Trabalho solicitado
De acordo com o texto sobre os livros de Síntique e Chraim, de qual poema foi retirado o nome da coleção diabo na aula?

Texto fornecido
* * * * * * *

O feminino como método: “A ciência do que não existe”, de Síntique, e “Cuspe”, de Chraim
.
A ciência do que não existe, de Sara Síntique, e Cuspe, de Amanda Chraim, são os dois primeiros livros lançados pela Mórula Editorial (RJ), na charmosa coleção diabo na aula. O nome é retirado do poema “Cultura francesa”, de Carlos Drummond de Andrade, quando um aluno de “gestos impossíveis” é o diabo que desmantela toda a ideia de aula.
Certa afinidade eletiva me parece existir entre a escolha do título da coleção — que é organizada por Carlos Augusto Lima e Manoel Ricardo de Lima (professores de literatura, poetas, amigos infinitamente que desde a cidade de Fortaleza, região nordeste do país, e há muito tempo, fazem projetos juntos, sem concessão, arriscados) — e a presença de duas poetas: o feminino que marca a diferença radical, a mulher-diaba como operadora da torção do logos.
Sara Síntique (Iguatu, CE, 1990) é mestra em literatura comparada (UFC), atriz, produtora cultural e já publicou dois livros de poemas: ÁGUA ou testamento lírico a dias escassos (Elenismos, 2019) e Corpo Nulo (Substânsia, 2015). Este seu A ciência do que não existe é um longo poema no qual o enigma-letra m. percorre todo livro, deixando leitora e leitor em suspensão, fantasma ou espectro que está e não está ali, uma aparição que some no mesmo instante que é, uma espécie de “não objeto do Conhecimento”, comentaria Derrida.

* * * * * * *

Imagens de visualização de dados:
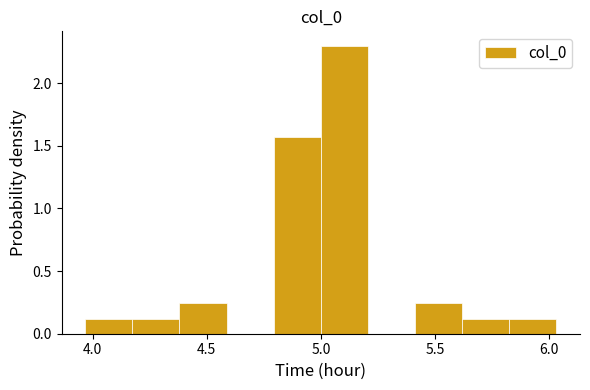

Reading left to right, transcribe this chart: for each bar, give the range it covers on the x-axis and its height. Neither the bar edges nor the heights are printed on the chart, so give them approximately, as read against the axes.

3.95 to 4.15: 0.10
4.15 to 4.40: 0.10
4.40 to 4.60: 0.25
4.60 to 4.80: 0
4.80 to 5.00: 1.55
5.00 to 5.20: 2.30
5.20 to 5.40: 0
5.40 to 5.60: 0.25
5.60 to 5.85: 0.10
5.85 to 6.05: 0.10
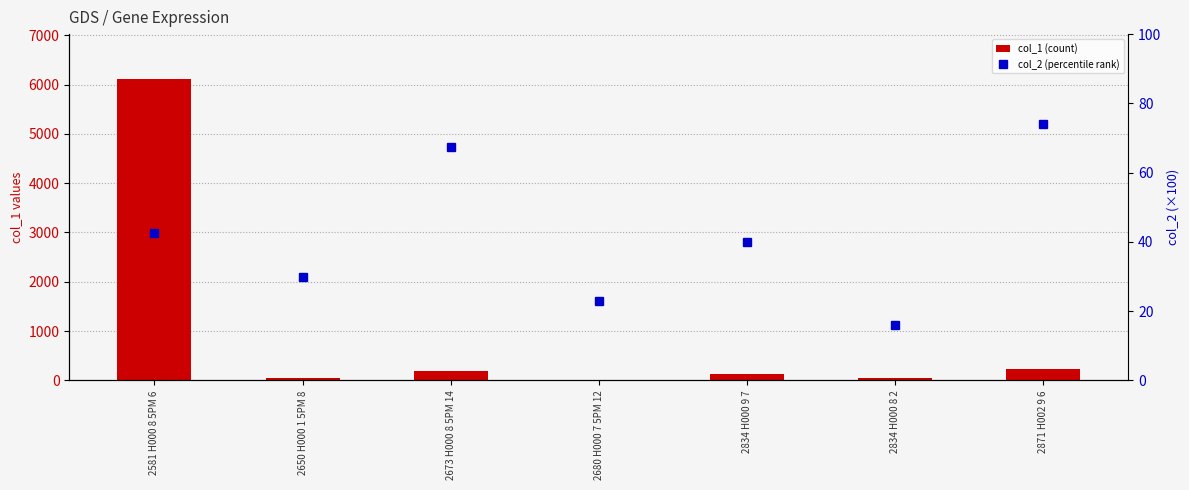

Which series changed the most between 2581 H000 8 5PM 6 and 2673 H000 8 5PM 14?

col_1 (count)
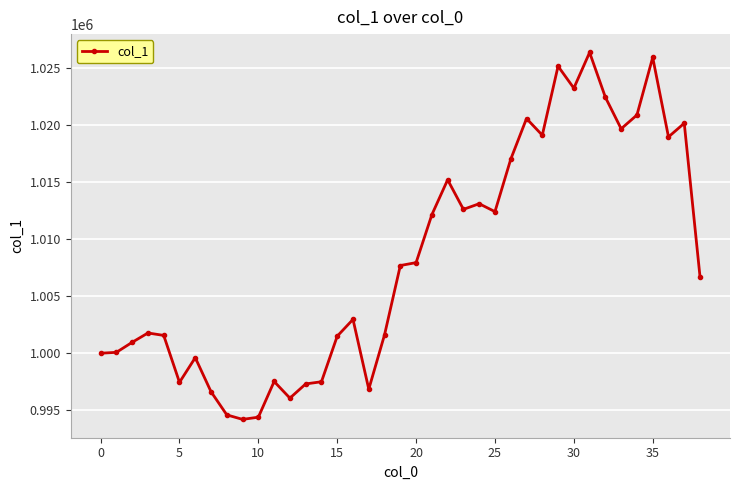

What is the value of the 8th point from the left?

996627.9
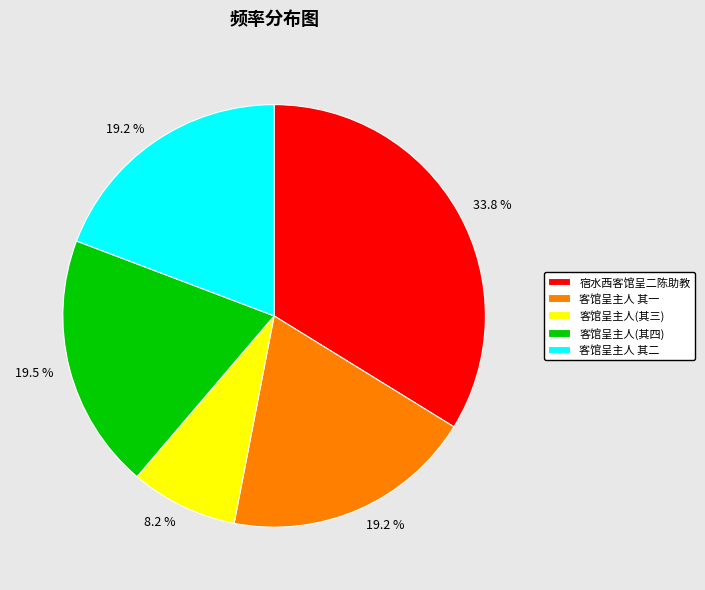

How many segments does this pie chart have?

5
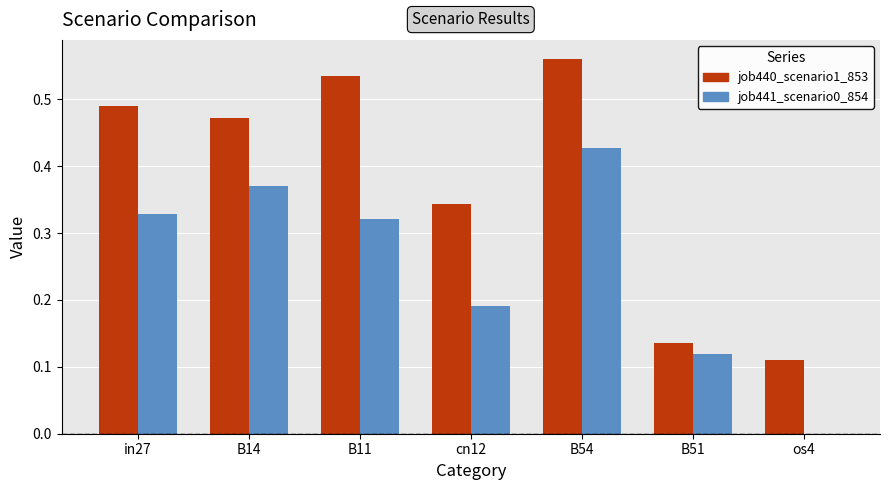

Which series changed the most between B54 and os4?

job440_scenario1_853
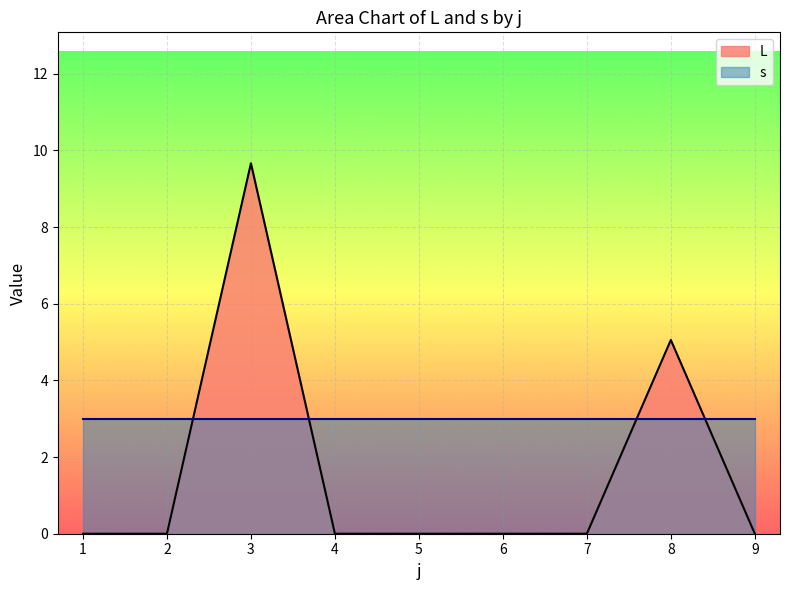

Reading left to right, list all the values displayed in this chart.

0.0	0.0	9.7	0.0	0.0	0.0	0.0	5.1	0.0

* * * * * * *

Resultado do exercício
Do poema “Cultura francesa”, de Carlos Drummond de Andrade.